- Born: Paul Henry Smith^{[citation needed]} 3 January 1946 (age 79)^{[citation needed]} Aston, Birmingham, England
- Education: Birmingham School of Speech and Drama, Birmingham Rep
- Occupation: Actor
- Spouse: Sheila
- Children: 2

= Paul Henry (actor) =

English actor

Paul Henry Smith (born 3 January 1946), known professionally as Paul Henry, is an English actor best known for his role as Benny Hawkins in the soap opera Crossroads, on which he appeared on 354 episodes over 11 years.

==Early life and education==
Born in Aston, Birmingham, Henry attended the city's Alderlea Boys School in Shard End with Jeff Lynne. Henry trained at the Birmingham School of Speech and Drama, which was followed by eight years at the Birmingham Repertory Theatre.

== Career ==
Henry's first acting credit was for his role as Guiccioli on the TV miniseries The Roads to Freedom.

In 1975, Henry featured in the British television police drama, The Sweeney. He appeared in the episode Stoppo Driver in which he played the character of Maurice Brass, a career criminal and hardman, associated with a family of criminals involved in the kidnap of the wife of Detective Constable Brian Cooney, a Flying Squad driver.

Between 1975 and 1988, Henry played his best-known role of Benny Hawkins, a handyman in Crossroads. In 1977, Henry recorded "Benny's Theme" with the Mayson Glen Orchestra for Pye Records. It peaked at no. 39 in the UK Singles Chart in January 1978. He was in character as Benny in the song, but spoke rather than sang.

Henry made a guest appearance on the Central Television game show Bullseye, presented by Jim Bowen, on 11 February 1985. He scored 215 and raised £215 for charity.
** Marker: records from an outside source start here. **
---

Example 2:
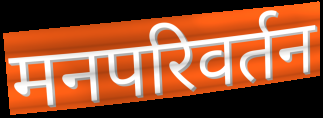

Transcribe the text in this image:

मनपरिवर्तन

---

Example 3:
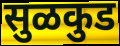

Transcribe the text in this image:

सुळकुड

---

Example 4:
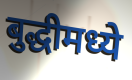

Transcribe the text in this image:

बुद्धीमध्ये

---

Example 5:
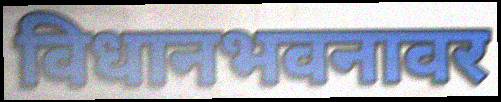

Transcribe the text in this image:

विधानभवनावर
His country-boy style gained him the part of Peter Stevens in The Archers for a time. Henry's post-Crossroads career included minor stage roles and the running of a nightclub in Whitchurch, Shropshire, but, in 1994, he returned to television briefly in a tribute to Crossroads, called 30 Years On. In 2003, he returned to acting on TV in an episode of the British medical soap opera Doctors. He then played the regular character Frank, a baker's delivery man and later attempted rapist, in the penultimate series of the ITV1 prison drama Bad Girls. Returning to the stage in 2009, he appeared in a touring version of Run for Your Wife and in the following year portrayed Tony Hancock in the play Hancock's Finest Hour. In October 2017, Henry appeared on Pointless Celebrities alongside Shaun Williamson. They won the jackpot.

== Recognition ==
In a 2002 interview, Henry said that the public still loved Benny and that during a shopping trip, he returned to his car to find someone had left a piece of paper on it saying, "Benny, we miss you." The slang phrase "throwing a benny" refers to someone having a temper tantrum and may originate from Henry's Crossroads character.
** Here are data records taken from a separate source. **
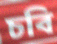
চবি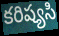
కరిష్యసి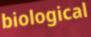
biological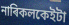
নাৰিকলকেইটাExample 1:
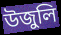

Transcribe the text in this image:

উজুলি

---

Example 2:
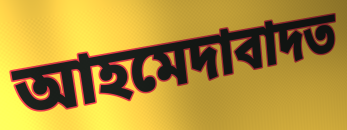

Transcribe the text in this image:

আহমেদাবাদত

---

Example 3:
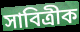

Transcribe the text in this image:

সাবিত্ৰীক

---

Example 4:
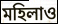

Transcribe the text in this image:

মহিলাও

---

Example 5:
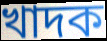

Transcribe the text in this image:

খাদক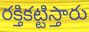
రక్తికట్టిస్తారుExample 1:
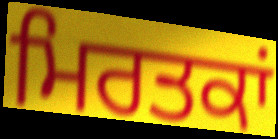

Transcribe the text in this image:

ਮਿਰਤਕਾਂ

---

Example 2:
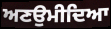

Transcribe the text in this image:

ਅਣਉਮੀਦਿਆ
The comic actor Ronnie Barker revealed in his later years that he had suggested Henry for casting as his cellmate Lennie Godber in the sitcom Porridge, but that Richard Beckinsale was chosen instead. Henry's intended portrayal was the reason the character came from Birmingham.

In the 2023, ITVX miniseries Nolly, which dramatised the life of his former Crossroads colleague Noele Gordon, Henry was portrayed by Lloyd Griffith.

==Personal life==
Henry and his wife Sheila had a son, Anthony, and a daughter, Justine, who died as a result of a traffic collision at the age of 19.